Creating from a list of dictionaries
Each dictionary is a row in the DataFrame. Each key in the dictionary is the column name with a value for the cell.

d1 = { 'City':'New York', 'Pop': 8.6, 'Rating': 3 }
d2 = { 'City':'Seattle', 'Pop': .8, 'Rating': 4 }
d3 = { 'City':'Los Angeles', 'Pop': 3.9, 'Rating': 3.5 }
d4 = { 'City':'Houston', 'Pop': 2.1, 'Rating': 4.1 }
my_list = [d1, d2, d2, d4]
pd = pd.DataFrame(my_list)

# The above creates a DataFrame with 4 rows, 3 columns.
# The column names are: 'City', 'Pop', and 'Rating'

Creating from a list of lists
In this list of lists, each inner list is a row.

# This will have 5 rows, 3 columns, using default indexing.
# The column names are provided in the constructor below
data = [["New York", 8.6, 20],
        ["Chicago", 2.7, 20],
        ["Los Angeles", 3.9, 20],
        ["Philadelphia", 1.5, 20],
        ["Houston", 2.1, 20]]
 
# Give names to the columns when constructing
df = pd.DataFrame(data, columns=["City", "Population", "Year(2020)"])

Creating by adding columns
Here, we create an empty DataFrame and then add on columns.

df = pd.DataFrame()
# add a column with the name 'seat_number'
df['seat_number'] = [ 1, 2, 3, 4 ]
# add a columns with the name 'student_id`
df['student_id'] = [ 1113, 1125, 1427, 1211]

# df has 4 rows, 2 columns, using default indexing.

Creating from a dictionary
The keys are the column names, the values are lists of column values.

data = { "New York": [8.6, 20],
         "Chicago": [2.7, 20],
         "Los Angeles": [3.9, 20],
         "Philadelphia": [1.5, 20],
         "Houston": [2.1, 20]
       }
# creates 5 columns, 2 rows, default indexing
df = pd.DataFrame(data)

The structure of the dictionary can take many forms. To see the various structures take a look at the converse function DataFrame.to_dict().

Creating from a List
This is highly unusual, but possible.

# to get a dataframe with 1 column from a list of values
list = [ 2, 4, 6, 8 ]
df = pd.DataFrame(list)
# The above code creates 4 rows, 1 column, using default indexing. Column name is 0.

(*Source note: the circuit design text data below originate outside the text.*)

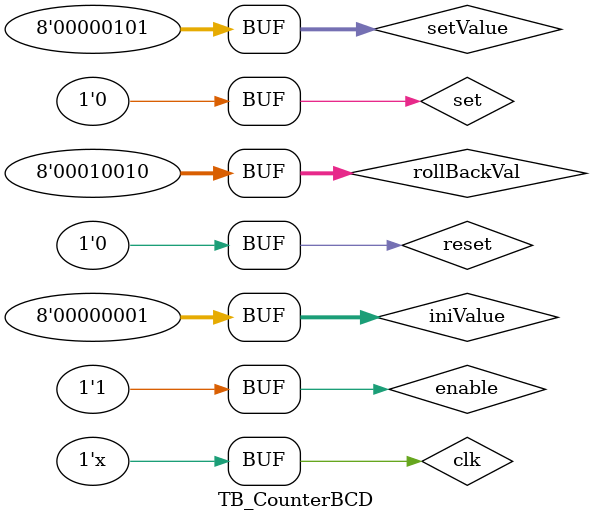
<source format=v>
module TB_CounterBCD ();
	
	reg  clk, reset, set, enable;
	reg  [7:0]iniValue, setValue, rollBackVal;
	wire [7:0]bcd;
	CounterBCD UUT(
				 clk,
				 reset,
				 set,
				 enable,
				 iniValue,
				 setValue,
				 rollBackVal,
				 bcd
				);
				
	initial begin
	
	//****************** Hour
		clk = 1'b0; reset = 1'b0; set = 1'b0; enable = 1'b0; iniValue = 8'd1; setValue = 8'b00000101; rollBackVal = 8'b00010010;//(18)10
		#3  reset  = 1'b1; 
		#5  enable = 1'b1;
		#10 reset  = 1'b0;
		
		#100 set = 1'b1;		
		#50  set = 1'b0;
		
		#60 enable = 1'b0;
		#20 enable = 1'b1;
		
		#200 reset = 1'b1;
		#30  reset = 1'b0;
		
		
	//****************** Min & sec		
		// clk = 1'b0; reset = 1'b0; iniValue = 8'd0; rollBackVal = 8'b01011001; //59
		// #3  reset = 1'b1;
		// #10 reset = 1'b0;
		
		// #800 reset = 1'b1;
		// #30  reset = 1'b0;
	end
	
	always clk = #5 ~clk;

endmodule
</source>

Accessing/Changing Attributes & Values#

  • renaming columns

  • index and reindexing

Handy Solutions to Common problems#

Example: pd.read_csv(name, thousands=',', na_values='---', usecols=['c1', 'c2'], dtype={'c1':np.float64, 'c2':np.int32}, skiprows=3)

  • setting NaN (na_values='---'), or the comma separator (via thousands=',' for currency

  • changing all columns to be numeric: df = df.apply(pd.to_numeric, errors='coerce')

  • one can reduce time & memory of reading a file using the argument usecols=['col1_name', 'col4_name']'

  • dtype argument can set the types of each columns

  • skiprows=5 can be used to skip the first 5 lines of a CSV file if there are some header lines to be ignored

  • df.sort_index()

  • df.sample(n=30)

  • df.reset_index(inplace=True)

  • df.melt(value_name=’value’, var_name=’source’, ignore_index=False)